Option 3: Security Checklist in CLAUDE.md

Add a "Security Requirements" section to the CLAUDE.md template that /design:init generates. Developers and agents reference this checklist manually when writing specs and implementing features.

  • Good, because it is the simplest implementation — just a markdown section
  • Good, because CLAUDE.md is loaded into every session, so the checklist is always visible
  • Neutral, because CLAUDE.md sections are advisory — nothing enforces that agents or developers follow the checklist
  • Bad, because a static checklist cannot adapt to the specific technology stack or threat model of the project
  • Bad, because compliance is entirely voluntary — agents may acknowledge the checklist exists without actually applying it
  • Bad, because it does not integrate into the plan or check workflows, so there is no verification that the checklist was followed

Option 4: Integrated into Existing Skills (Chosen)

Security requirements, checklists, and lint patterns are woven into /design:spec, /design:plan, and /design:check so that security is part of the normal workflow at every stage.

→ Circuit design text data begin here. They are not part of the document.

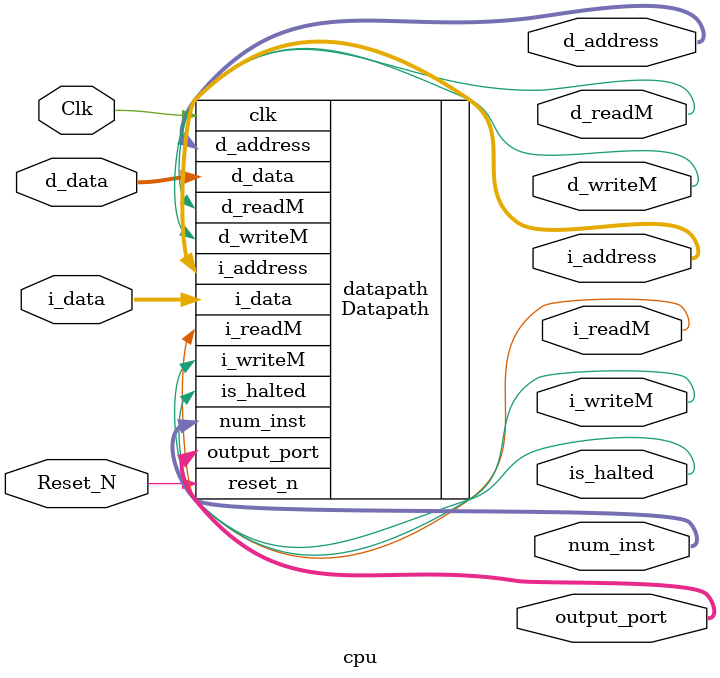
<source format=v>
`timescale 1ns/1ns
`define WORD_SIZE 16    // data and address word size

`include "opcodes.v"

module cpu(
        input Clk, 
        input Reset_N, 

	// Instruction memory interface
        output i_readM, 
        output i_writeM, 
        output [`WORD_SIZE-1:0] i_address, 
        inout [`WORD_SIZE-1:0] i_data, 

	// Data memory interface
        output d_readM, 
        output d_writeM, 
        output [`WORD_SIZE-1:0] d_address, 
        inout [`WORD_SIZE-1:0] d_data, 

        output [`WORD_SIZE-1:0] num_inst, 
        output [`WORD_SIZE-1:0] output_port, 
        output is_halted
);

    // TODO : Implement your multi-cycle CPU!
    Datapath datapath(.i_readM(i_readM), .i_writeM(i_writeM), .i_address(i_address), .i_data(i_data), .d_readM(d_readM), .d_writeM(d_writeM), .d_address(d_address), .d_data(d_data), .reset_n(Reset_N), .clk(Clk), .num_inst(num_inst), .output_port(output_port), .is_halted(is_halted));  

endmodule

</source>
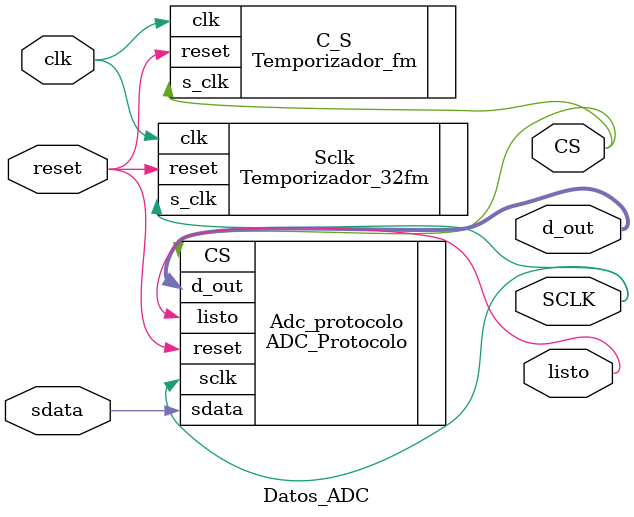
<source format=v>
`timescale 1ns / 1ps
module Datos_ADC(
 input clk, reset, sdata,
 output listo, SCLK, CS,
 output [15:0] d_out
    );

// Instantiate the module
ADC_Protocolo Adc_protocolo (
    .sdata(sdata), 
    .CS(CS), 
    .sclk(SCLK), 
    .reset(reset), 
    .d_out(d_out), 
    .listo(listo)
    );

// Instantiate the module
Temporizador_32fm Sclk (
    .clk(clk), 
    .reset(reset), 
    .s_clk(SCLK)
    );
// Instantiate the module
Temporizador_fm C_S (
    .clk(clk), 
    .reset(reset), 
    .s_clk(CS)
    );


endmodule

</source>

  • Good, because security is present at every stage: design (spec), planning (plan), and verification (check)
  • Good, because no new skills to discover or remember to invoke
  • Good, because lint patterns provide automated verification, not just advisory guidance
  • Good, because auth-by-default inverts the dangerous default of "unauthenticated unless someone remembers"
  • Neutral, because the security patterns need to be maintained across three skills rather than one
  • Bad, because it increases the complexity of three existing skills simultaneously
  • Bad, because mandatory security sections may feel heavy-handed for internal-only tools with minimal threat models

Architecture Diagram

More Information

  • This ADR addresses the "Security-by-Default" section of the v3.0 plan, which documented security findings across spotter, joe-links, and claude-ops.
  • The security lint patterns in /design:check are intentionally conservative — they flag patterns that are dangerous in the majority of cases, accepting that some flags may be false positives (e.g., io.ReadAll on a body already wrapped in MaxBytesReader upstream). False positives can be suppressed with inline comments.
  • Auth-by-default is inspired by the principle of least privilege: the safe default is "authenticated" and the developer must explicitly opt out with justification, rather than the reverse.
  • The mandatory security section in /design:spec is triggered by detecting web-facing characteristics in the spec (HTTP endpoints, server routes, API definitions, browser UI). Purely internal library specs or CLI tool specs do not receive the section.
  • Related: 📝 ADR-0001 (drift introspection skills), 📝 ADR-0019 (frontend quality standards, which covers CDN SRI and innerHTML from the frontend perspective), SPEC-0016 (security and quality guardrails spec).